INSTRUCTIONS TO FOLLOW
Only the lines from the one with "(119, 121) none -> [378,145,385,152] a" through the end of the material below belong in the reply; transcribe them exactly.

DATA FOR THIS EXERCISE

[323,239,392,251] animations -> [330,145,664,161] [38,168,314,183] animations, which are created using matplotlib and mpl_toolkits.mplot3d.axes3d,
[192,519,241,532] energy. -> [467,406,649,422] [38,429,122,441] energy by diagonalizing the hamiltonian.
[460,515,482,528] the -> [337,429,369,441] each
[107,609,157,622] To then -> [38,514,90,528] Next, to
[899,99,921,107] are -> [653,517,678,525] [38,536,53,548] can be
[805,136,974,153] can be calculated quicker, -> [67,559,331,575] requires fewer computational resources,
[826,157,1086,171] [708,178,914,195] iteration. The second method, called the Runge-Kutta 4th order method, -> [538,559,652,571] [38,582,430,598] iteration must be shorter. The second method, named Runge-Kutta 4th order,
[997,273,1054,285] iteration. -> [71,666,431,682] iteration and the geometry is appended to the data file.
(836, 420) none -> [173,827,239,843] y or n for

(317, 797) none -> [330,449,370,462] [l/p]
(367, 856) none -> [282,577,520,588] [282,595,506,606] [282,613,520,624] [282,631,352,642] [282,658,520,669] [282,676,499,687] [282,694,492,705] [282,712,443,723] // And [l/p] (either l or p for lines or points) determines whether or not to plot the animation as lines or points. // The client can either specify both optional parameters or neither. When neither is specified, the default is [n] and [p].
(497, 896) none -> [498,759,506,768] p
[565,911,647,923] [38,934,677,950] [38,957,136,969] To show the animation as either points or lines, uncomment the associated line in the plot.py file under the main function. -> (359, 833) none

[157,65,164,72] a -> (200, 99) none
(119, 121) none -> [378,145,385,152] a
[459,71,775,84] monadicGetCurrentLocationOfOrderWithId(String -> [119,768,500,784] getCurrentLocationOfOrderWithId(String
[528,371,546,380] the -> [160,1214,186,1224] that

RESPONSE
(119, 121) none -> [378,145,385,152] a
[459,71,775,84] monadicGetCurrentLocationOfOrderWithId(String -> [119,768,500,784] getCurrentLocationOfOrderWithId(String
[528,371,546,380] the -> [160,1214,186,1224] that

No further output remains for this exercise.